Why Do Companies Choose To Finance Equipment?
In most cases, businesses choose to finance equipment because it makes more financial sense than leasing. Using borrowed funds to purchase the equipment also allows the company to use its own money for other purposes, like marketing, hiring, etc.
Here are some reasons why companies choose to finance their equipment:
- You don’t have the cash. If you’re eager to buy a new piece of equipment or machinery but don’t have the money on hand to make the purchase, equipment financing could help you.
- You don’t want to use up your other forms of credit. Some businesses also use this type of business credit instead of making purchases on a business credit card or credit line. Buying machinery or equipment using a loan lets companies keep their credit cards and credit lines available for other day-to-day purchases or emergencies.
- You’re in a hurry to grow your business. Investing in a new piece of machinery can help companies to grow quicker. Working more efficiently, expanding product lines, and taking on newer and larger clients are just some of the reasons companies choose equipment financing.

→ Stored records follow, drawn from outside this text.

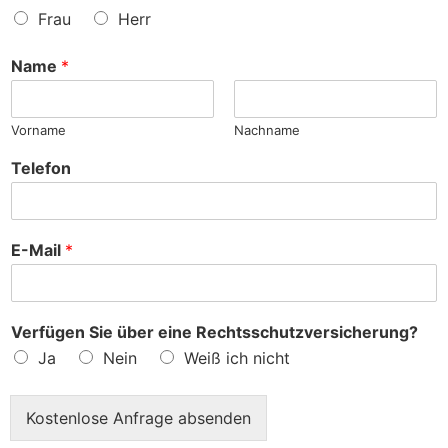
e
a
Frau
Herr
n
c
h
Name
*
e
?
Vorname
Nachname
Telefon
E-Mail
*
Verfügen Sie über eine Rechtsschutzversicherung?
Ja
Nein
Weiß ich nicht
Kostenlose Anfrage absenden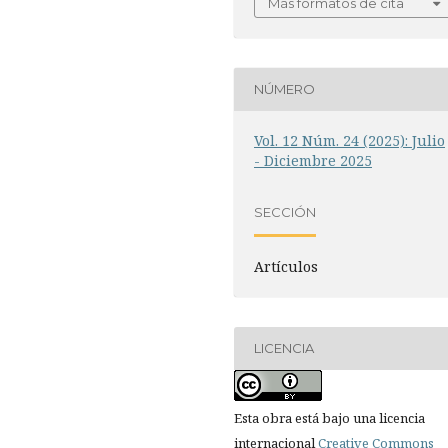
Más formatos de cita
NÚMERO
Vol. 12 Núm. 24 (2025): Julio
- Diciembre 2025
SECCIÓN
Artículos
LICENCIA
Esta obra está bajo una licencia
internacional
Creative Commons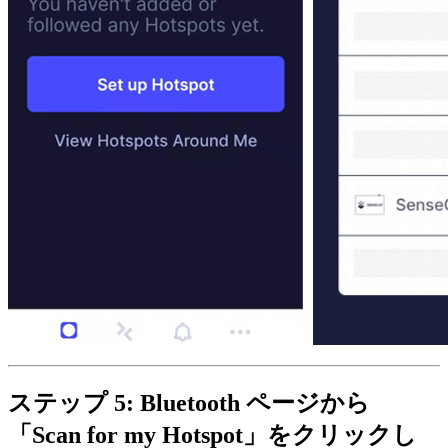
ステップ 5: Bluetooth ページから
「Scan for my Hotspot」をクリックし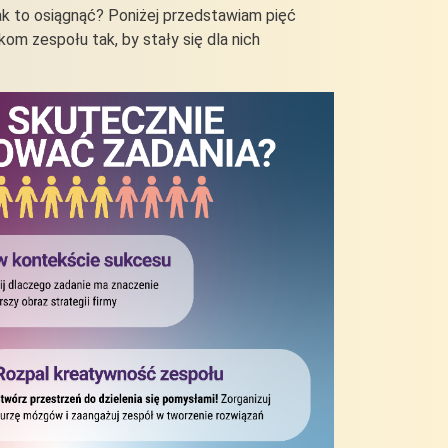
jak to osiągnąć? Poniżej przedstawiam pięć
m zespołu tak, by stały się dla nich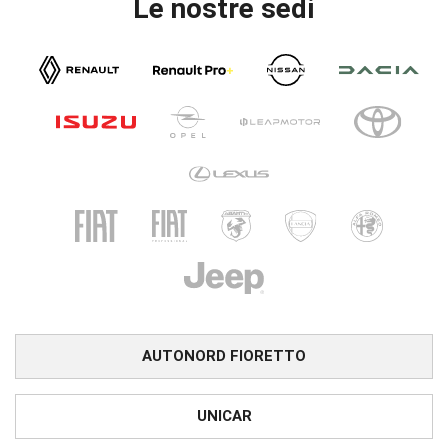
Le nostre sedi
AUTONORD FIORETTO
UNICAR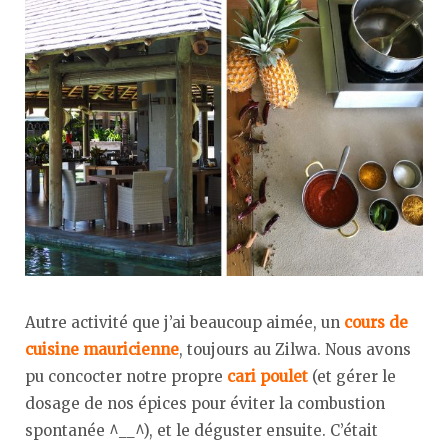
Autre activité que j’ai beaucoup aimée, un
cours de
cuisine mauricienne
, toujours au Zilwa. Nous avons
pu concocter notre propre
cari poulet
(et gérer le
dosage de nos épices pour éviter la combustion
spontanée ^__^), et le déguster ensuite. C’était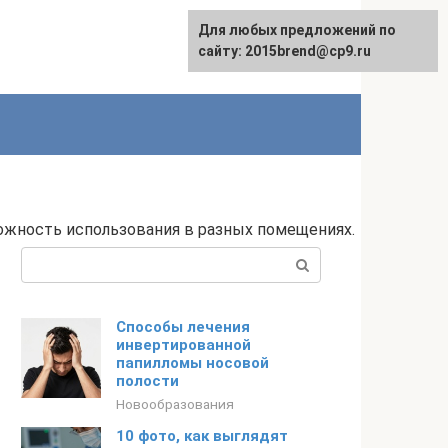
Для любых предложений по
сайту: 2015brend@cp9.ru
жность использования в разных помещениях.
Поиск:
Способы лечения
инвертированной
папилломы носовой
полости
Новообразования
10 фото, как выглядят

- Your most important piece of machinery broke down. If you need to replace it fast, equipment financing could get you the money you need in a matter of days.
- Your equipment needs to get replaced frequently. If your business is already multiplying, you might find that your equipment and machinery get worn down faster than you expected. Use equipment financing to help pay for a new machine.
- Advances in technology make your current equipment obsolete. Some industries need to invest in the latest equipment fairly often to stay competitive because of rapid technological advances.
Is Equipment Financing Tax Deductible?
Yes, interest payments for Equipment Financing are usually tax-deductible. However, you should never assume that this is the case before making any commitments. Talk to a tax professional to make sure you will indeed receive tax breaks on this specific piece of equipment.
Do Some Manufacturers Offer Financing?
Many heavy equipment manufacturers offer financing for their products. However, these programs might feature interest rates. And since you’re not using the equipment as collateral, the manufacturer might assign a higher rate to offset the risk.
Also, financing programs only allow purchasing the equipment. You don’t get to borrow a little extra money to cover the attached costs. As any business leader knows, all major purchases naturally create additional expenses. With Equipment Financing, you can negotiate with the business lender about borrowing enough money to purchase not only the equipment but also cover extra costs.
Can I Get Equipment Financing with Bad Credit?
Yes, this product is available to borrowers with bad credit. Since the equipment is being used as collateral, your credit score will only have a minor impact on your interest and terms. Still, the lowest possible rates are typically given to borrowers with higher credit scores.